Could the entries below be retyped exactly and in full?

╭─ Task input

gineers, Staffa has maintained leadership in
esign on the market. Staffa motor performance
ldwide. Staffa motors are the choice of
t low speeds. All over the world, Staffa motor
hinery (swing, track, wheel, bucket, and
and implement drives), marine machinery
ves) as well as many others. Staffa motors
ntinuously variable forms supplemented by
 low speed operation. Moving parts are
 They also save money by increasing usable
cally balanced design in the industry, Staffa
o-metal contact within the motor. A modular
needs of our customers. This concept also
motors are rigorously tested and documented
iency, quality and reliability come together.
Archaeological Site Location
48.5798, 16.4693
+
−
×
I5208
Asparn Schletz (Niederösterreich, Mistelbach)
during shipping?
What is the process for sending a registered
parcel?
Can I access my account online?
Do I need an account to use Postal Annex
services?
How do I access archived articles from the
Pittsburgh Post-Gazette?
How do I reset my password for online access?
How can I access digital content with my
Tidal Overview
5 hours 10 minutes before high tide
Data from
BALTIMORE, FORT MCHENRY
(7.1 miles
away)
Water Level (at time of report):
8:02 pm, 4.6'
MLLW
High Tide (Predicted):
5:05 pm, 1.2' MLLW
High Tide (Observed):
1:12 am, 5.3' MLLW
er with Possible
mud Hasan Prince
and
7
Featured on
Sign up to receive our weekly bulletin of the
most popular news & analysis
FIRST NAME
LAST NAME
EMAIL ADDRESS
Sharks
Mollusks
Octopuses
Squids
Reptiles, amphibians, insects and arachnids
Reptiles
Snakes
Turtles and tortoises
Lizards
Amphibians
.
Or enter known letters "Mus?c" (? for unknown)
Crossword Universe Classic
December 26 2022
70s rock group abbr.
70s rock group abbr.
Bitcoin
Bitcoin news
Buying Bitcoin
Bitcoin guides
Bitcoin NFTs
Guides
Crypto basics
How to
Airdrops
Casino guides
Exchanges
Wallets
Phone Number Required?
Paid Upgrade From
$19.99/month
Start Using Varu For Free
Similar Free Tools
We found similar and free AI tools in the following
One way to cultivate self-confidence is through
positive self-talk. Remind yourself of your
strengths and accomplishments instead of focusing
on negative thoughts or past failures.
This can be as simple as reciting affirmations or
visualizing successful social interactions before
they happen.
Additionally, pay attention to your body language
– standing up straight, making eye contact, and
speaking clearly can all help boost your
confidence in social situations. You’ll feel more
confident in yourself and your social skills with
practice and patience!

╰─

### Result of this exercise
gineers, Staffa has maintained leadership in
esign on the market. Staffa motor performance
ldwide. Staffa motors are the choice of
t low speeds. All over the world, Staffa motor
hinery (swing, track, wheel, bucket, and
and implement drives), marine machinery
ves) as well as many others. Staffa motors
ntinuously variable forms supplemented by
 low speed operation. Moving parts are
 They also save money by increasing usable
cally balanced design in the industry, Staffa
o-metal contact within the motor. A modular
needs of our customers. This concept also
motors are rigorously tested and documented
iency, quality and reliability come together.
Archaeological Site Location
48.5798, 16.4693
+
−
×
I5208
Asparn Schletz (Niederösterreich, Mistelbach)
during shipping?
What is the process for sending a registered
parcel?
Can I access my account online?
Do I need an account to use Postal Annex
services?
How do I access archived articles from the
Pittsburgh Post-Gazette?
How do I reset my password for online access?
How can I access digital content with my
Tidal Overview
5 hours 10 minutes before high tide
Data from
BALTIMORE, FORT MCHENRY
(7.1 miles
away)
Water Level (at time of report):
8:02 pm, 4.6'
MLLW
High Tide (Predicted):
5:05 pm, 1.2' MLLW
High Tide (Observed):
1:12 am, 5.3' MLLW
er with Possible
mud Hasan Prince
and
7
Featured on
Sign up to receive our weekly bulletin of the
most popular news & analysis
FIRST NAME
LAST NAME
EMAIL ADDRESS
Sharks
Mollusks
Octopuses
Squids
Reptiles, amphibians, insects and arachnids
Reptiles
Snakes
Turtles and tortoises
Lizards
Amphibians
.
Or enter known letters "Mus?c" (? for unknown)
Crossword Universe Classic
December 26 2022
70s rock group abbr.
70s rock group abbr.
Bitcoin
Bitcoin news
Buying Bitcoin
Bitcoin guides
Bitcoin NFTs
Guides
Crypto basics
How to
Airdrops
Casino guides
Exchanges
Wallets
Phone Number Required?
Paid Upgrade From
$19.99/month
Start Using Varu For Free
Similar Free Tools
We found similar and free AI tools in the following
One way to cultivate self-confidence is through
positive self-talk. Remind yourself of your
strengths and accomplishments instead of focusing
on negative thoughts or past failures.
This can be as simple as reciting affirmations or
visualizing successful social interactions before
they happen.
Additionally, pay attention to your body language
– standing up straight, making eye contact, and
speaking clearly can all help boost your
confidence in social situations. You’ll feel more
confident in yourself and your social skills with
practice and patience!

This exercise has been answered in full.